Starting at the first line of the material below, retype each line exactly until you reach the line with "USE GROUND ;", which is also included; pictures stay out.

BEGIN Data for analysis

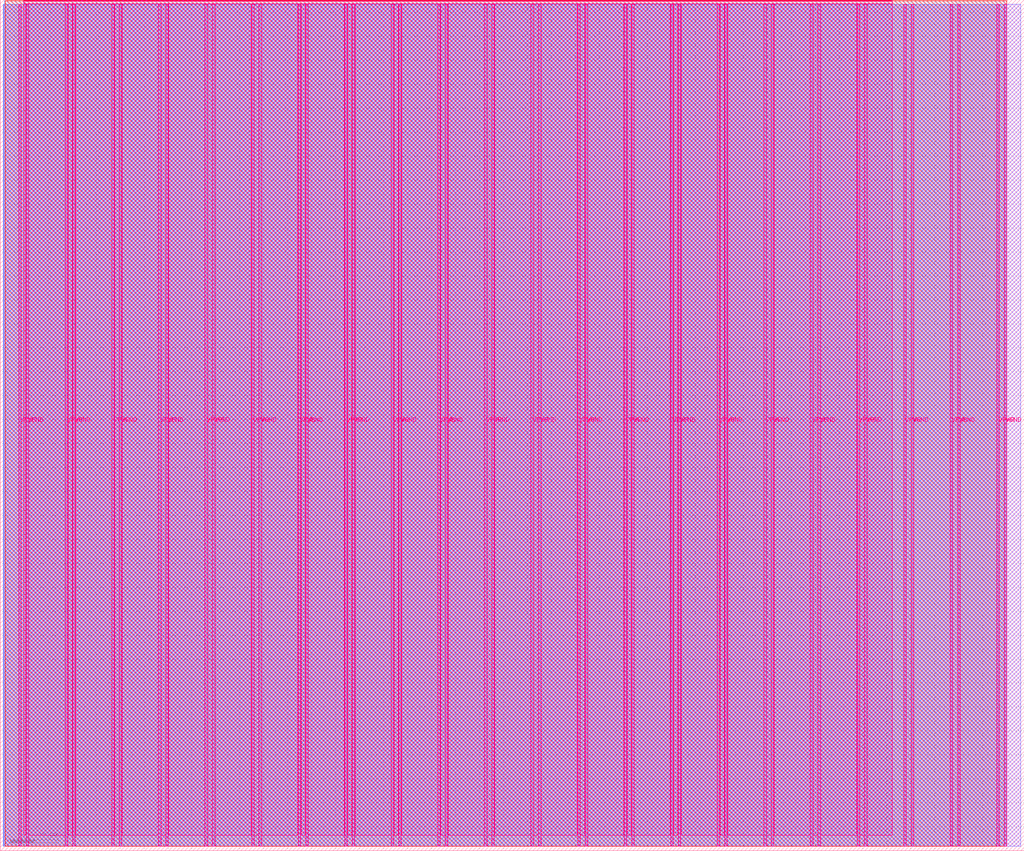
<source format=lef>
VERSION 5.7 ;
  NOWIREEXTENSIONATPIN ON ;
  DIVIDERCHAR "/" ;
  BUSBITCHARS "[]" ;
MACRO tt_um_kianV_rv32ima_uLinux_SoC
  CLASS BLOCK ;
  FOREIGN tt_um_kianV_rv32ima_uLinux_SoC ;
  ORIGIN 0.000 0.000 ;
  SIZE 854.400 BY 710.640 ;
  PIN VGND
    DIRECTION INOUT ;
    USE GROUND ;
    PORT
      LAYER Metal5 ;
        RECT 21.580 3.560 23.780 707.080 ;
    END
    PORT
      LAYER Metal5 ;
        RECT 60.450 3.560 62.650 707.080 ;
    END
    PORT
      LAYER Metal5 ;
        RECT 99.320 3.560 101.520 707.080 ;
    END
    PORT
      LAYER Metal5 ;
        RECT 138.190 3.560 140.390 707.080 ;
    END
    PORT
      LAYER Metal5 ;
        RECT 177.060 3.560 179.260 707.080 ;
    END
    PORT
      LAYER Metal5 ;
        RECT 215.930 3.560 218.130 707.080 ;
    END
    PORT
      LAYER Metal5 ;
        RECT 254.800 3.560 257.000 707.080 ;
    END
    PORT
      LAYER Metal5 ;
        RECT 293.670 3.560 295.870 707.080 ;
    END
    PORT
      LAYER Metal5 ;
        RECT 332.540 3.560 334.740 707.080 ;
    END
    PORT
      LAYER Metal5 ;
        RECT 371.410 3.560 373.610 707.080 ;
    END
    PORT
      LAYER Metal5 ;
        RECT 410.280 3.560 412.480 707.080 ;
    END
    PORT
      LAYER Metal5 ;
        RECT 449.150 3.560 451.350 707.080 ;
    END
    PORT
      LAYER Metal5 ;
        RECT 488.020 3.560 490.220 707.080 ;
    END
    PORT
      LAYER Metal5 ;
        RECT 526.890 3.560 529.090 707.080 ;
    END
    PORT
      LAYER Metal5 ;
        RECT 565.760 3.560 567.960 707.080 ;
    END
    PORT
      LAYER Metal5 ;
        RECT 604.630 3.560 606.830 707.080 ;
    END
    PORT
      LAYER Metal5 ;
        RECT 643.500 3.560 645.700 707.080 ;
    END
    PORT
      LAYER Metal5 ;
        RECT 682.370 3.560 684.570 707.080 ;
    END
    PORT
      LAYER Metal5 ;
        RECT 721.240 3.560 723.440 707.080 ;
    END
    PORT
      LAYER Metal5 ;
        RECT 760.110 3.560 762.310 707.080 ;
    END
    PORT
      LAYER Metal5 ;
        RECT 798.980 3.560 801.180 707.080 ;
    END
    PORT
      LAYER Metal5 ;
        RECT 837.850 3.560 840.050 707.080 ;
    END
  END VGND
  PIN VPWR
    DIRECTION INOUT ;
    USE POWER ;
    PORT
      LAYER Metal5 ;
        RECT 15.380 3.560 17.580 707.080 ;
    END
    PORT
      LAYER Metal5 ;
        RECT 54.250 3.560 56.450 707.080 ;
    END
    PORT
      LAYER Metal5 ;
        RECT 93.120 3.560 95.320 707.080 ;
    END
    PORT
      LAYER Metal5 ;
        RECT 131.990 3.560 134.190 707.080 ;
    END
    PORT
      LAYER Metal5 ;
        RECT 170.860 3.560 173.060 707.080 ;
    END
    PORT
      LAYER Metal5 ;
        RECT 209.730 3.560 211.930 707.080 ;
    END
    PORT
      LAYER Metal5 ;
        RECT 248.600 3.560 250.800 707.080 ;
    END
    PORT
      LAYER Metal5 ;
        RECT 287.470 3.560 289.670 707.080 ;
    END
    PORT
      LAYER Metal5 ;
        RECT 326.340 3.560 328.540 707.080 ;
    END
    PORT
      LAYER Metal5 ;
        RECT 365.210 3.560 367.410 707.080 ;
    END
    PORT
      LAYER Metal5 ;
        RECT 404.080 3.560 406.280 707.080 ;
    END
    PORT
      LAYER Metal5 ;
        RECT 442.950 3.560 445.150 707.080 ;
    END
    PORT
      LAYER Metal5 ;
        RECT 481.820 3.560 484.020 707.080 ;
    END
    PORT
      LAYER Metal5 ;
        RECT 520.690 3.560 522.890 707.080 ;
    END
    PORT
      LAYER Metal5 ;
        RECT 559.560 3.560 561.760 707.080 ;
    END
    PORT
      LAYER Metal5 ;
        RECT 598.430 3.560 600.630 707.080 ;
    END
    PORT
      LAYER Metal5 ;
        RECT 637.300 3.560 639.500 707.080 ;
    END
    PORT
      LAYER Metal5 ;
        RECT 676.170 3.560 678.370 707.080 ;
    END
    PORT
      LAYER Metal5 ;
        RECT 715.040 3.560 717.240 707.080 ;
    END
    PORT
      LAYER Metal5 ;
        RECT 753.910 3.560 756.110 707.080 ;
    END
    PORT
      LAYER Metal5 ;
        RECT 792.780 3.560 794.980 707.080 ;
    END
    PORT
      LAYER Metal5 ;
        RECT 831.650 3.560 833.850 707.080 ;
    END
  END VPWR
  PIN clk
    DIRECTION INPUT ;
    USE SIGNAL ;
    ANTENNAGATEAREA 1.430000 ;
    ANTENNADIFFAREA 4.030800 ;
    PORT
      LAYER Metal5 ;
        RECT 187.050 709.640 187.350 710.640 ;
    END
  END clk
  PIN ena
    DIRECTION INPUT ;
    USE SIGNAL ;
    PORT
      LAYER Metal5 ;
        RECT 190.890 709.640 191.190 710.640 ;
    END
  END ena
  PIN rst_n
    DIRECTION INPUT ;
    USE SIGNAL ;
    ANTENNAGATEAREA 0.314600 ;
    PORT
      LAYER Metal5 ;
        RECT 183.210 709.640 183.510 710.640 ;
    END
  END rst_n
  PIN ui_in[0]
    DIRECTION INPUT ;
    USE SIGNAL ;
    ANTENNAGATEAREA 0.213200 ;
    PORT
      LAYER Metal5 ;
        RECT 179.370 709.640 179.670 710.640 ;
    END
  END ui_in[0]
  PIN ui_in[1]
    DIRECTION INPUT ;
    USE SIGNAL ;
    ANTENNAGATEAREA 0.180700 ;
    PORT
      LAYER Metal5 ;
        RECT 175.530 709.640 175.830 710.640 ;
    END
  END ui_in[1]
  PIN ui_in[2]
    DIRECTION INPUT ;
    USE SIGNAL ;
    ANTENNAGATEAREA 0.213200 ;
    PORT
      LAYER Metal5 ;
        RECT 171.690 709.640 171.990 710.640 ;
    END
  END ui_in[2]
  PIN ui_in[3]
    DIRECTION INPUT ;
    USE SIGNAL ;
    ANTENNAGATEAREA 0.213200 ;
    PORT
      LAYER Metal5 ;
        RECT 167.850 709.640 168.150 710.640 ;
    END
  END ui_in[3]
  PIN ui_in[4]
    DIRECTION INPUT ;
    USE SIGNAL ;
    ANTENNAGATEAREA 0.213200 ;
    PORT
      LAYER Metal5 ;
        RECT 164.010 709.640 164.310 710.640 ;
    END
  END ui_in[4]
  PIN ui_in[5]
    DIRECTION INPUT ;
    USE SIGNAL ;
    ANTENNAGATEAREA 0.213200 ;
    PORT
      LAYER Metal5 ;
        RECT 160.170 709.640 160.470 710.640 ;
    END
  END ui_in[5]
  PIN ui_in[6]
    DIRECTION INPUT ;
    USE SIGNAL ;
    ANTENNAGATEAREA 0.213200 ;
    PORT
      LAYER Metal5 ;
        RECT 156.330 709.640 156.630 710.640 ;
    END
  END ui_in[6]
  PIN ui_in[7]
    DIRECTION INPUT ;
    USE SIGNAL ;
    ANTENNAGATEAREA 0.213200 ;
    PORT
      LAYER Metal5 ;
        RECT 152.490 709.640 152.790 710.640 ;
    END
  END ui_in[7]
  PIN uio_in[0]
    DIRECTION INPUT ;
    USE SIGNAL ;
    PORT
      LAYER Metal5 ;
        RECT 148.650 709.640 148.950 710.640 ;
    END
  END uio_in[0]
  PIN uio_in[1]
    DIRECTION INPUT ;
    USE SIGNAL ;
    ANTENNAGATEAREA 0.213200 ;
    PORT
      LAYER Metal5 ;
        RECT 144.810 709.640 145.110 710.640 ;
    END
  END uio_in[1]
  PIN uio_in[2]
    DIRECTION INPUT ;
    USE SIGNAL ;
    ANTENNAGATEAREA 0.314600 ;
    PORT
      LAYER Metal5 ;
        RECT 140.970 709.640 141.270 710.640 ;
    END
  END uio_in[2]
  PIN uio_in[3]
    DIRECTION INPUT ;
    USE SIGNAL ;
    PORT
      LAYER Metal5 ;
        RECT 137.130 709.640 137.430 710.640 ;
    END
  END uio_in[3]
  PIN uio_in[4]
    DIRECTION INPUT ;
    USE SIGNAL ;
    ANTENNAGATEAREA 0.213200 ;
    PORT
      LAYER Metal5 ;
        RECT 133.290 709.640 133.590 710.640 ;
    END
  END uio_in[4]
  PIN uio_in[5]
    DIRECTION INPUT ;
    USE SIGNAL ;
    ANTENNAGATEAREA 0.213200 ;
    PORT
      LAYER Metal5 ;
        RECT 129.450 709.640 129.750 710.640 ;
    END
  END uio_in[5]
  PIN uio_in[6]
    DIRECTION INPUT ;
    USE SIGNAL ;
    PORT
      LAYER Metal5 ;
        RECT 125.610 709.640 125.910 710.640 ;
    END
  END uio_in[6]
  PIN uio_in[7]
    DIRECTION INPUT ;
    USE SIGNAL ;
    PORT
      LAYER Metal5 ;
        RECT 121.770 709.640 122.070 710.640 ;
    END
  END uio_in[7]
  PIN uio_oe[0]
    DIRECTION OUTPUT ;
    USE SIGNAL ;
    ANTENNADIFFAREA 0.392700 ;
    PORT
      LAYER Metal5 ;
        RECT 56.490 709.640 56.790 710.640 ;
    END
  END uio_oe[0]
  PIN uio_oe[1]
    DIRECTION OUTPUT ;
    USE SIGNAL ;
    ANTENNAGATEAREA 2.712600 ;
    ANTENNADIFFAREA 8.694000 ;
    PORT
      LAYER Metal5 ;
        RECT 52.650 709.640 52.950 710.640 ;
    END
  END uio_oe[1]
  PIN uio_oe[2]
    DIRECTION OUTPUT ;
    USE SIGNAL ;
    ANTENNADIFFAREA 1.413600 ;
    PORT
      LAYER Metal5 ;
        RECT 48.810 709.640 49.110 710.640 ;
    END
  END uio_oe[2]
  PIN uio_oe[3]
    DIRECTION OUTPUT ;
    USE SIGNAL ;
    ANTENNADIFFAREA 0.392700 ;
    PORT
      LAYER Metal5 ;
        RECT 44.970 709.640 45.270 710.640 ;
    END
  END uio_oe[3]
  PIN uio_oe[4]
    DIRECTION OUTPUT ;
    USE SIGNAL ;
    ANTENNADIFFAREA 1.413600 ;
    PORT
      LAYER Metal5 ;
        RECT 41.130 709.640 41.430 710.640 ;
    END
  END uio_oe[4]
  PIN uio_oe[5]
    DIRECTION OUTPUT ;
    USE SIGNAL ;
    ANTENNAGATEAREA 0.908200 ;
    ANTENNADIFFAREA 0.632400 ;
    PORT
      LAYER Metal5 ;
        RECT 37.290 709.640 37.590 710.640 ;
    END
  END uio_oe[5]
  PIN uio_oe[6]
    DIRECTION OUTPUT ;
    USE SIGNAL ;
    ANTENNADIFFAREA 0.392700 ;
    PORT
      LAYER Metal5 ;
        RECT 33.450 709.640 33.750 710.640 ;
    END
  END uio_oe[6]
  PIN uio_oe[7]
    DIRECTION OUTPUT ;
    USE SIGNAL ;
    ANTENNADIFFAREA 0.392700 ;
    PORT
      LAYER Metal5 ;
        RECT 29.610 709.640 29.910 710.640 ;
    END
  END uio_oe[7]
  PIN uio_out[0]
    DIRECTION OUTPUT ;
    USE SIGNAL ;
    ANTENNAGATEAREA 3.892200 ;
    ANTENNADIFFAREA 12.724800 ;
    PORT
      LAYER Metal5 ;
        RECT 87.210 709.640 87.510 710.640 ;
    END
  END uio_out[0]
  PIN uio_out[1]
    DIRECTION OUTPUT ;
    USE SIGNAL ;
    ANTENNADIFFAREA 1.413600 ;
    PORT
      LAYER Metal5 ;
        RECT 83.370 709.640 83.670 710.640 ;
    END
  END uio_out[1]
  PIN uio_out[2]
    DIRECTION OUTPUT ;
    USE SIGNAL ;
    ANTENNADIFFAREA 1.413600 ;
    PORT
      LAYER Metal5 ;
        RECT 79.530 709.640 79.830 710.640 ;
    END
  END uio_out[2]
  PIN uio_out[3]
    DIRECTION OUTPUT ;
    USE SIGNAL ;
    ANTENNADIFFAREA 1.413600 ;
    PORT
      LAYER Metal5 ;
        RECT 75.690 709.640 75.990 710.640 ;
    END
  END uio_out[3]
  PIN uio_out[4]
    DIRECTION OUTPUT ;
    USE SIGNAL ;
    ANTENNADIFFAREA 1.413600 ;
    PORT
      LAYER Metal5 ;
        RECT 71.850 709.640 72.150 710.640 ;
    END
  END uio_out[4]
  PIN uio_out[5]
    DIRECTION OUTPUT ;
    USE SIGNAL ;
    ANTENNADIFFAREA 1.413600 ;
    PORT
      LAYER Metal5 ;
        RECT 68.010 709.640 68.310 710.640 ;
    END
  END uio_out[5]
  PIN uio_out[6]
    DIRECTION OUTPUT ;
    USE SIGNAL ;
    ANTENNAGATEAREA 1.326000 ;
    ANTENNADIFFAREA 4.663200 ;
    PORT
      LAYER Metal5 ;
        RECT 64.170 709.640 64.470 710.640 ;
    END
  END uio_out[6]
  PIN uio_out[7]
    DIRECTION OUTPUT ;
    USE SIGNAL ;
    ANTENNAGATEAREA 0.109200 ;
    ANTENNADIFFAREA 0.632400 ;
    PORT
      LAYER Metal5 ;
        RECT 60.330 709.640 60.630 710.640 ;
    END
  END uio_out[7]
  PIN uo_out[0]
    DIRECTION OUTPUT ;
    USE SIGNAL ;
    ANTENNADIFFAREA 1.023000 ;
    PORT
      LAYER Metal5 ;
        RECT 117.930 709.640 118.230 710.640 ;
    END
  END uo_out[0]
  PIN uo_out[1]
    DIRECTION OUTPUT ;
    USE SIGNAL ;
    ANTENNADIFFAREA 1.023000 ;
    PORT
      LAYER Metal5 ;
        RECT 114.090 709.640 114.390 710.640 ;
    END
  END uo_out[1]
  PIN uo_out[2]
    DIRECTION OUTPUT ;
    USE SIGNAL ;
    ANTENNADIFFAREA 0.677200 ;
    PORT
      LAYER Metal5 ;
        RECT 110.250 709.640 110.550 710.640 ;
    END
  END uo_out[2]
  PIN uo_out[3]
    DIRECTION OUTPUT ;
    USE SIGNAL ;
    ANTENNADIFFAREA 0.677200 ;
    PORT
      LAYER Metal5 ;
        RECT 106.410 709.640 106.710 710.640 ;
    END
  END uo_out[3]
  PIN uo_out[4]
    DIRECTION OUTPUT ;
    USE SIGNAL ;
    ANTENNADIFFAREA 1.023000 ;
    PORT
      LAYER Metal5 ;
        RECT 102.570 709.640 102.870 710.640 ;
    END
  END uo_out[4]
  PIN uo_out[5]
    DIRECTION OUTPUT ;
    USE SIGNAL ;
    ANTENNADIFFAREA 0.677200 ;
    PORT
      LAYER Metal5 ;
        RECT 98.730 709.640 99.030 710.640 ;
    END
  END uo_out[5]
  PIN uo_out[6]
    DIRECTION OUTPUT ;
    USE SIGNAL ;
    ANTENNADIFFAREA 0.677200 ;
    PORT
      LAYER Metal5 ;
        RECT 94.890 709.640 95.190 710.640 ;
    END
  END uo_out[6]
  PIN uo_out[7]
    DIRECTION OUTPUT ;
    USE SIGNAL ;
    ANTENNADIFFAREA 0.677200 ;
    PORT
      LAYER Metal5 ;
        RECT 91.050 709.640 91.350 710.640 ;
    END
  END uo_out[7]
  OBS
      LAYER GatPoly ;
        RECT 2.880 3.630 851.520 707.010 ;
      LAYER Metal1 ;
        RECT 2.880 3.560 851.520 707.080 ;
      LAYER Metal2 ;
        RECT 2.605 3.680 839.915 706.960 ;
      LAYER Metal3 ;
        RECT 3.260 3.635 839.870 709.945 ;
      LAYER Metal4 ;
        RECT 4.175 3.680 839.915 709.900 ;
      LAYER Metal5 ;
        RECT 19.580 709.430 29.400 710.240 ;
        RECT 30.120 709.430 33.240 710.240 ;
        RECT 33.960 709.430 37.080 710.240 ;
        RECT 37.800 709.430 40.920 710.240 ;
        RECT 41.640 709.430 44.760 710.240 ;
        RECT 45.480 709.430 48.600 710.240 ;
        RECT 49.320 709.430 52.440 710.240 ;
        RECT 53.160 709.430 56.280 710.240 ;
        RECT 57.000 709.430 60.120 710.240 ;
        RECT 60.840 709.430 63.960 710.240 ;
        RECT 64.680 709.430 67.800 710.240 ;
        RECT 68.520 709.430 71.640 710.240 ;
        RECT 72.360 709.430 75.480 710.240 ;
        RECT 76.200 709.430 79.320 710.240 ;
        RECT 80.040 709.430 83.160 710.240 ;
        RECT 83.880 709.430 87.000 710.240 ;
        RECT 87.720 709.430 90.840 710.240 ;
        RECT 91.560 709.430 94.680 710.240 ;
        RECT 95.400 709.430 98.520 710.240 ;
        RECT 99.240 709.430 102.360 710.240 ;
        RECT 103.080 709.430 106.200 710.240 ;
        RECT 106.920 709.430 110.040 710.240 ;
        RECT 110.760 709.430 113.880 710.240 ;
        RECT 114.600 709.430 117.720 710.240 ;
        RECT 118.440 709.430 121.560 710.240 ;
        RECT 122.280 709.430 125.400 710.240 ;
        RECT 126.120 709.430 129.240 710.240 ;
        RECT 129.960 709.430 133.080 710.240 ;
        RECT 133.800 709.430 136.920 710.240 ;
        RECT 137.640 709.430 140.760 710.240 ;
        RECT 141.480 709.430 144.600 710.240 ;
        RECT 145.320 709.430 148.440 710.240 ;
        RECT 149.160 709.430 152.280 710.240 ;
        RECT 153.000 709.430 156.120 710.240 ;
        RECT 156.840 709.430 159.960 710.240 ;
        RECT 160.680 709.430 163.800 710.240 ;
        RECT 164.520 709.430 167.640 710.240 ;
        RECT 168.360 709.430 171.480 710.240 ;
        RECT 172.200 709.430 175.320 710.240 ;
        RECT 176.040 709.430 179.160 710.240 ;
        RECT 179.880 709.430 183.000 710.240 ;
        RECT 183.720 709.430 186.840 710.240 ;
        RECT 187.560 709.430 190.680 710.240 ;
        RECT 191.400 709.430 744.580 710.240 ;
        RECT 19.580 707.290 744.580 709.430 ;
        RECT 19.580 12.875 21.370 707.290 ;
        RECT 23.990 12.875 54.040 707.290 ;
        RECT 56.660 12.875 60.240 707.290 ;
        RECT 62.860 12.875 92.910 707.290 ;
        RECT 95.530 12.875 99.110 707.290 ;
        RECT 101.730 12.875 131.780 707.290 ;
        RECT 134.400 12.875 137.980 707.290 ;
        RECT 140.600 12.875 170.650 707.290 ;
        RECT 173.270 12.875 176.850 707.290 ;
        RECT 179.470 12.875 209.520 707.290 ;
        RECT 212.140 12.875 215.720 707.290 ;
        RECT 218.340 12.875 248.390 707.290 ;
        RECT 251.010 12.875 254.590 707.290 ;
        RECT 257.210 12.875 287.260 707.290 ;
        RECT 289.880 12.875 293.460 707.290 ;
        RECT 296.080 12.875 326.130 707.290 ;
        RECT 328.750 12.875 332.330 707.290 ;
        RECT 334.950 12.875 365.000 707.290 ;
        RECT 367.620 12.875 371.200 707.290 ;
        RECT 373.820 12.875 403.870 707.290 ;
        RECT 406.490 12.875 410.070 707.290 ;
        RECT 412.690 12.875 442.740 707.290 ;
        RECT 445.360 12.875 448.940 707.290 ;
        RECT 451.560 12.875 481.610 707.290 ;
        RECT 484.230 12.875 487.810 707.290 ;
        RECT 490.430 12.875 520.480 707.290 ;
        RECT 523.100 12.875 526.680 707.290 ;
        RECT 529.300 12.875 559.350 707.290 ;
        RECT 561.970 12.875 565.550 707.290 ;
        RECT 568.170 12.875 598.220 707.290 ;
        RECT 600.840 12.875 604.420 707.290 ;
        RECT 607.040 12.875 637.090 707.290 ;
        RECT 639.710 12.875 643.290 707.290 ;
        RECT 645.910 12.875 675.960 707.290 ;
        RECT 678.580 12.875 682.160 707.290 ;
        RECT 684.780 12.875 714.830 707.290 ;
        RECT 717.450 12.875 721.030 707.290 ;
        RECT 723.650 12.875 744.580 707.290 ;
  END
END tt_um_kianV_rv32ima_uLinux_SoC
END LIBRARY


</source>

END Data for analysis

Written response:
<source format=lef>
VERSION 5.7 ;
  NOWIREEXTENSIONATPIN ON ;
  DIVIDERCHAR "/" ;
  BUSBITCHARS "[]" ;
MACRO tt_um_kianV_rv32ima_uLinux_SoC
  CLASS BLOCK ;
  FOREIGN tt_um_kianV_rv32ima_uLinux_SoC ;
  ORIGIN 0.000 0.000 ;
  SIZE 854.400 BY 710.640 ;
  PIN VGND
    DIRECTION INOUT ;
    USE GROUND ;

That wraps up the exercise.